* The task
Your task is to repeat the entries exactly. Leave the pictures out.

------ Given information

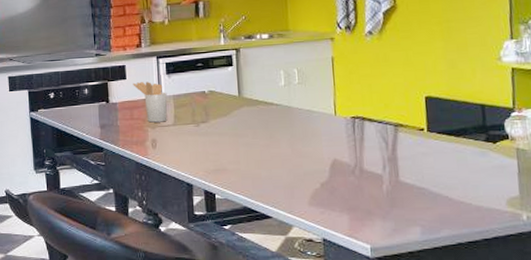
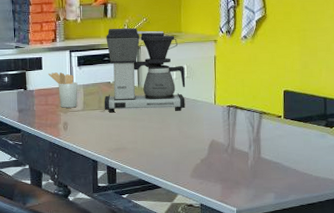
coffee maker: none [198,27,298,128] -> present [104,27,186,113]

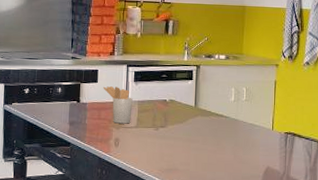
coffee maker: present [104,27,186,113] -> none [158,45,244,135]

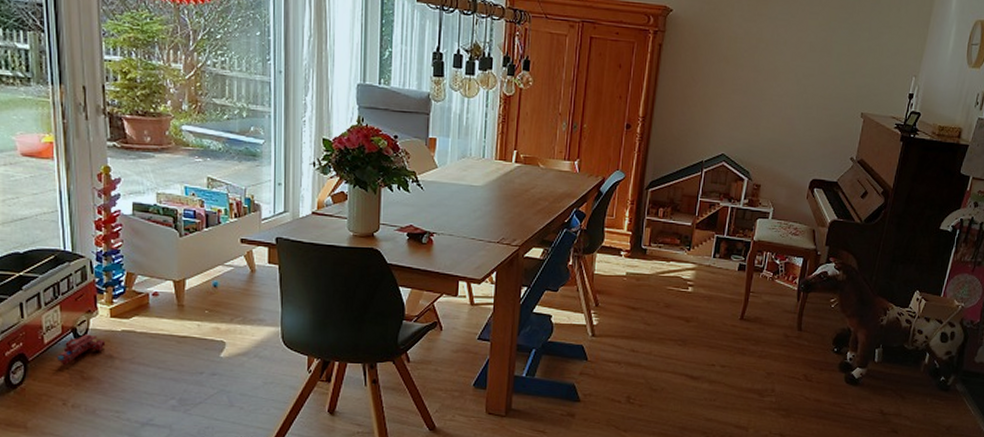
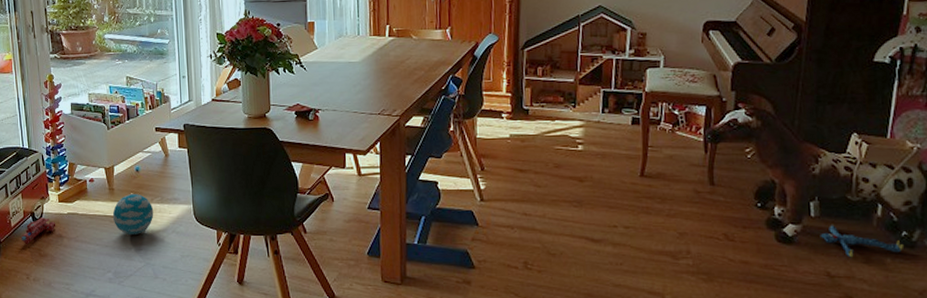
decorative ball: none [180,312,233,359] -> present [112,194,154,236]
plush toy: none [879,370,941,398] -> present [820,225,905,258]

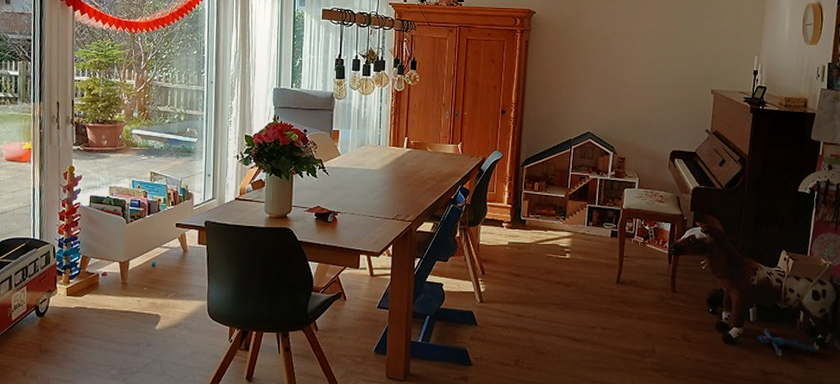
toy train: present [21,217,56,245] -> none [21,311,62,340]
decorative ball: present [112,194,154,236] -> none [123,289,167,331]

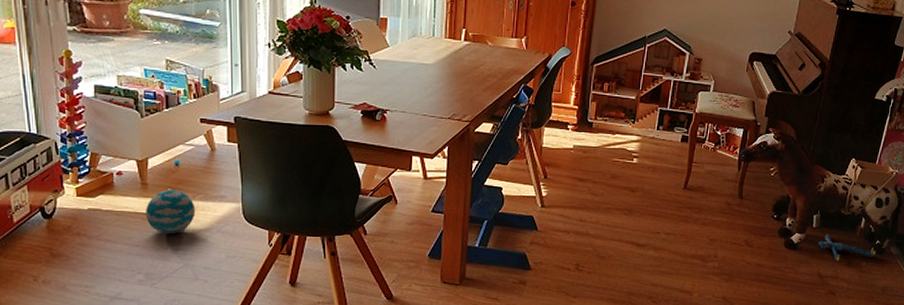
decorative ball: none [123,289,167,331] -> present [145,190,196,235]

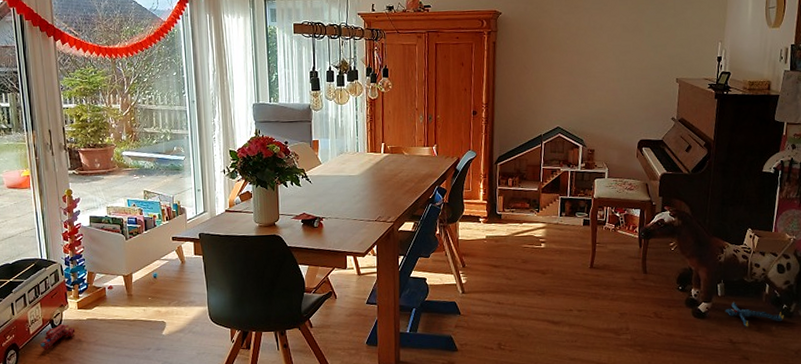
toy train: none [27,213,73,243] -> present [40,324,75,351]
decorative ball: present [145,190,196,235] -> none [131,298,171,337]

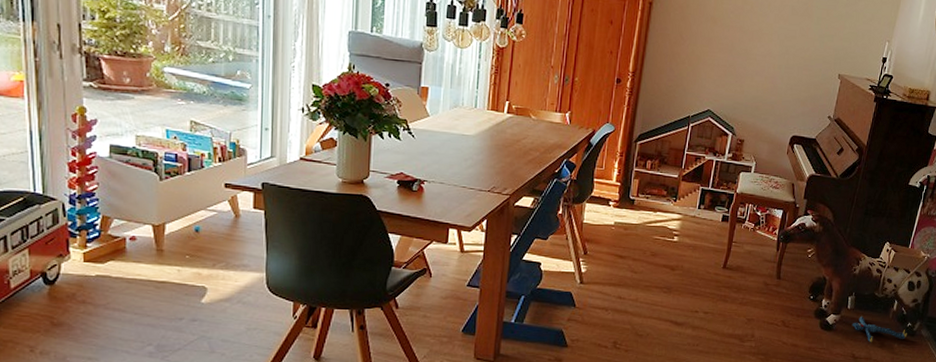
toy train: present [40,324,75,351] -> none [25,279,78,311]

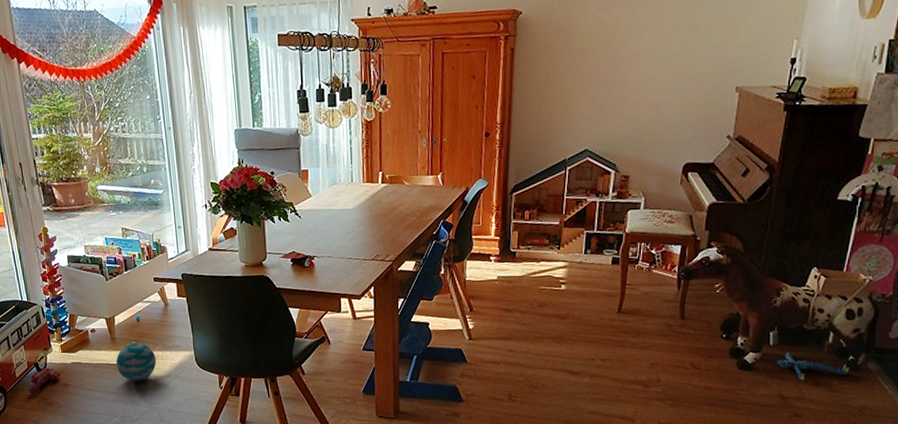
toy train: none [25,279,78,311] -> present [27,367,61,394]
decorative ball: none [159,257,215,305] -> present [115,342,157,382]

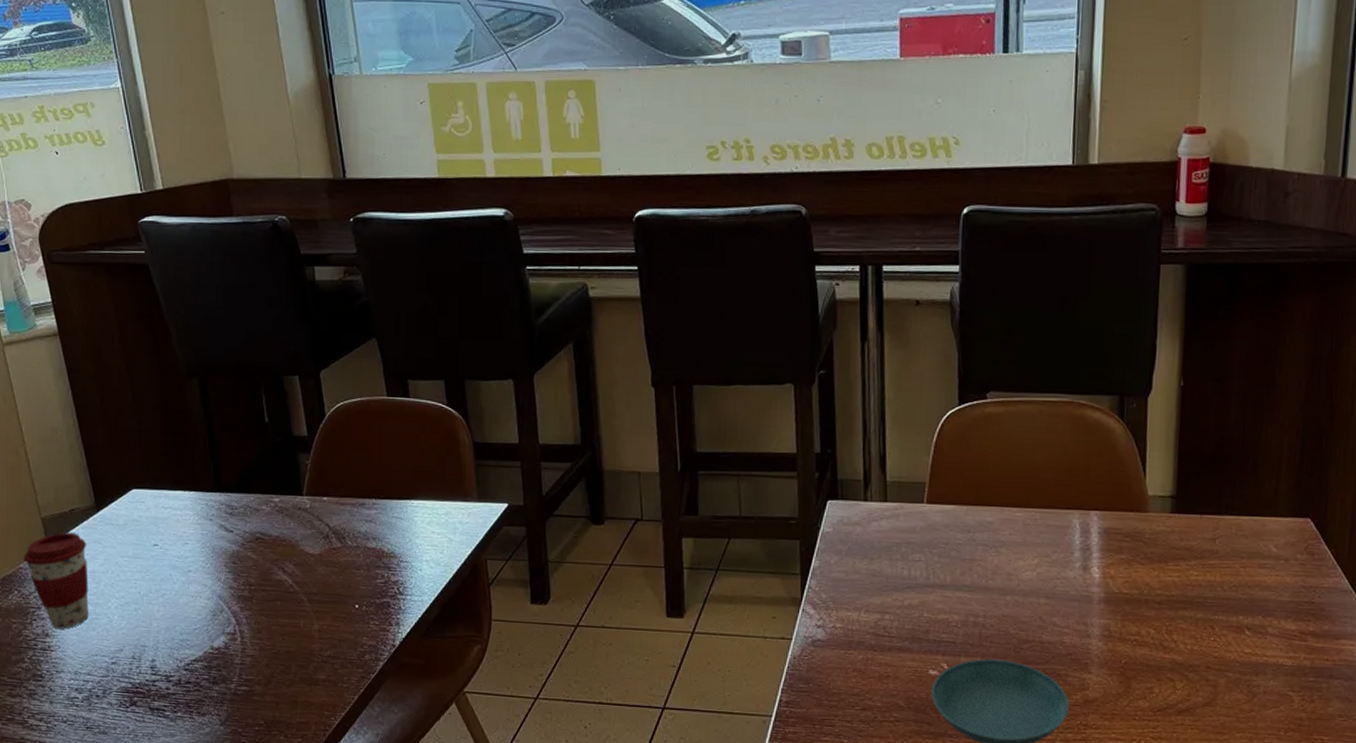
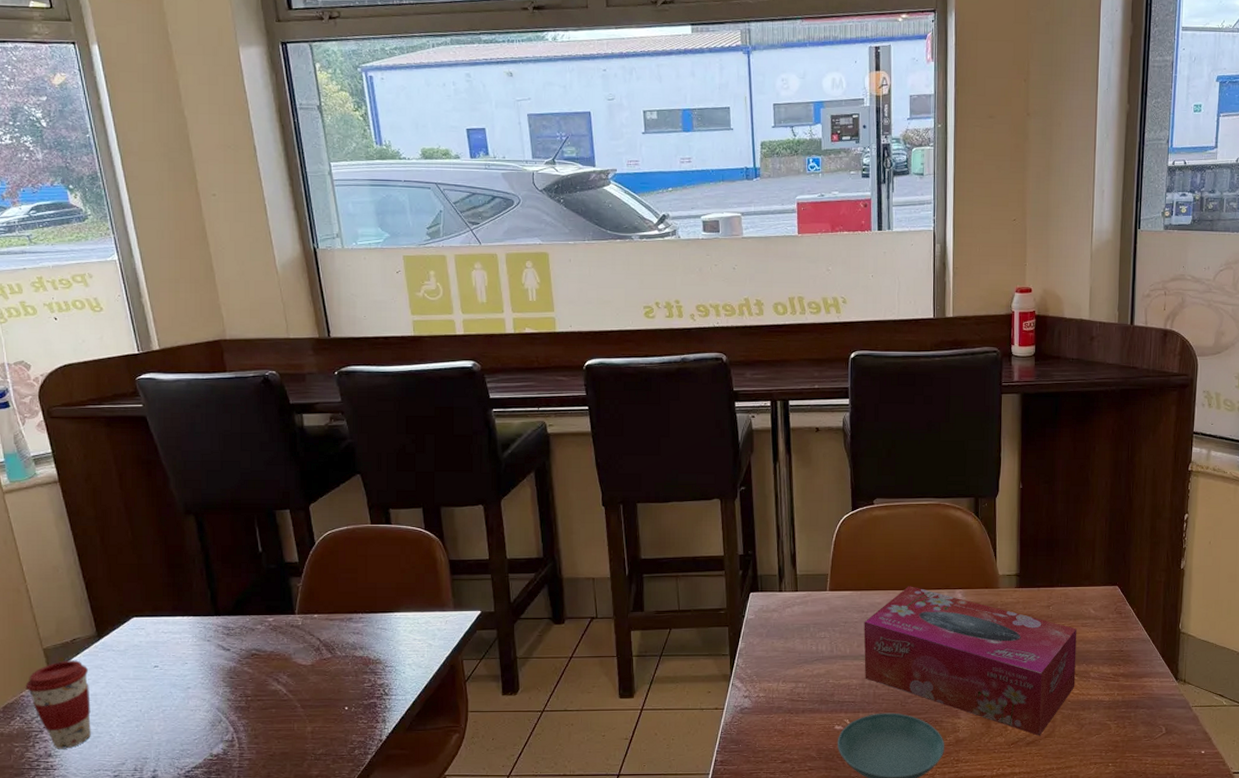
tissue box: none [968,503,1252,703] -> present [864,586,1077,736]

------------

* Written solution
coffee maker: none [198,27,298,128] -> present [104,27,186,113]

coffee maker: present [104,27,186,113] -> none [158,45,244,135]

decorative ball: none [180,312,233,359] -> present [112,194,154,236]
plush toy: none [879,370,941,398] -> present [820,225,905,258]

toy train: present [21,217,56,245] -> none [21,311,62,340]
decorative ball: present [112,194,154,236] -> none [123,289,167,331]

decorative ball: none [123,289,167,331] -> present [145,190,196,235]

toy train: none [27,213,73,243] -> present [40,324,75,351]
decorative ball: present [145,190,196,235] -> none [131,298,171,337]

toy train: present [40,324,75,351] -> none [25,279,78,311]

toy train: none [25,279,78,311] -> present [27,367,61,394]
decorative ball: none [159,257,215,305] -> present [115,342,157,382]

tissue box: none [968,503,1252,703] -> present [864,586,1077,736]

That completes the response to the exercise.